Si son corps de super soldat supportait les nuits où il passait son temps à raisonner Bucky, et lors desquelles son sommeil manquait cruellement, la fatigue mentale n'était pas de ce cran-là. Plus d'une fois, il s'était laissé aller, à l'arrière de la maison, adossé au mur de briques rouges.

Et puis il y eut cette fois, une semaine après le premier sourire de Bucky à son égard qui avait l'air sincère.

C'était idiot, complètement débile. Steve s'était mis à s'énerver au téléphone avec Nat'. Elle lui avait avoué que Tony comptait les retrouver, parce que selon lui, ce n'était pas à Steve d'endurer tout cela.

- Nat, avait-il prononcé d'une voix froide. Je ne l'abandonne pas.

- Tu ne vas pas l'abandonner Steve, il s'agit seulement de... D'essayer autrement.

- Et alors quoi ? Vous allez le remettre dans cette boîte ? Il va essayer de l'enfermer quelque part, lui aussi ?! Il faudra me tuer pour que ça arrive.

Il n'avait pas raccroché il avait envoyé le téléphone sur le mur.

Quand il s'était retourné, il avait découvert Bucky, un air intrigué sur le visage. Steve n'avait même pas réfléchi, et il lui avait répliqué :

- QUOI ?

La réaction ne s'était pas fait attendre, et Bucky avait bondi, l'agressivité dans la voix du Captain ayant comme marqué le début des hostilités.

L'unique bras de l'homme s'était retrouvé autour de sa gorge, et Steve ne s'était même pas débattu. Il s'était contenté de rigoler exagérément. S'il le laissait le tuer, après tout ? Ce serait parfaitement le genre de mort qui serait beaucoup trop tragique. Ses yeux bleus avaient croisé les yeux gris du soldat, qui se contentait simplement de le maintenir au sol. Il avait soupiré, il n'avait aucune intention de le tuer.

Steve avait levé les mains en signe de non-hostilité, résigné. Et Bucky l'avait libéré.

Et leur semblant de vie avait repris son cours, sauf que désormais, le brun avait toujours l'air d'être sur les nerfs.

Il avait vraiment tout fait foiré, si ce début de sourire avait vraiment été une amélioration…

Un soir de 14 juillet, Steve s'était assis sur le perron de la maison.

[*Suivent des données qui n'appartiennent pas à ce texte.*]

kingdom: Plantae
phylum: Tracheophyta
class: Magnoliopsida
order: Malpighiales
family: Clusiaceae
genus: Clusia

Il pleuvait, et au loin, il pouvait entendre le village en fête. Il y avait quelques français qui y résidaient, ils avaient même lâché quelques feux d'artifice bons marchés.

Bucky l'avait rejoint, s'asseyant sans un bruit. Steve n'avait rien dit, ne l'avait pas observé. Il sentait que quelque chose était en train d'arriver, il n'était jamais venu le rejoindre aussi tard.

- …J'aime la pluie… ? avait-il fini par murmurer, plus sur le ton de la question que sur celui de l'affirmation.

Steve avait eu l'air surpris, et après quelques secondes, il lui avait finalement répondu.

- Tu adores la pluie, Buck.

Ce dernier avait hoché la tête, puis tendu la main à portée de quelques gouttes. Il l'observa ainsi mouillée, admira les perles de pluie rouler de part et d'autre de sa peau. Puis il se tourna vers Steve, et dit d'un air convaincu :

- J'adore la pluie.

Après ça, Bucky lui avait souvent posé la question.

- J'aime les fleurs ?

- Pas spécialement, Buck.

- J'aime le chocolat froid ?

- Tu adores ça, Buck.

- J'aime Wanda ?

- Tu adorerais la connaître davantage, Buck.

- J'aime les barres chocolatées ?

- Je crois, Buck.

À chaque fois, il répétait l'affirmation, comme un gosse. Et à chaque fois, ça redonnait à Steve un peu plus d'espoir.

À partir de là, c'était devenu des montagnes russes. Tantôt Bucky lui posait des tas et des tas de questions, tantôt Bucky s'enfermait dans son silence. Tantôt Steve avait l'air de plus en plus confiant, tantôt Steve perdait totalement goût à cette vie.

Et chaque soir, ils dormaient désespérément seuls.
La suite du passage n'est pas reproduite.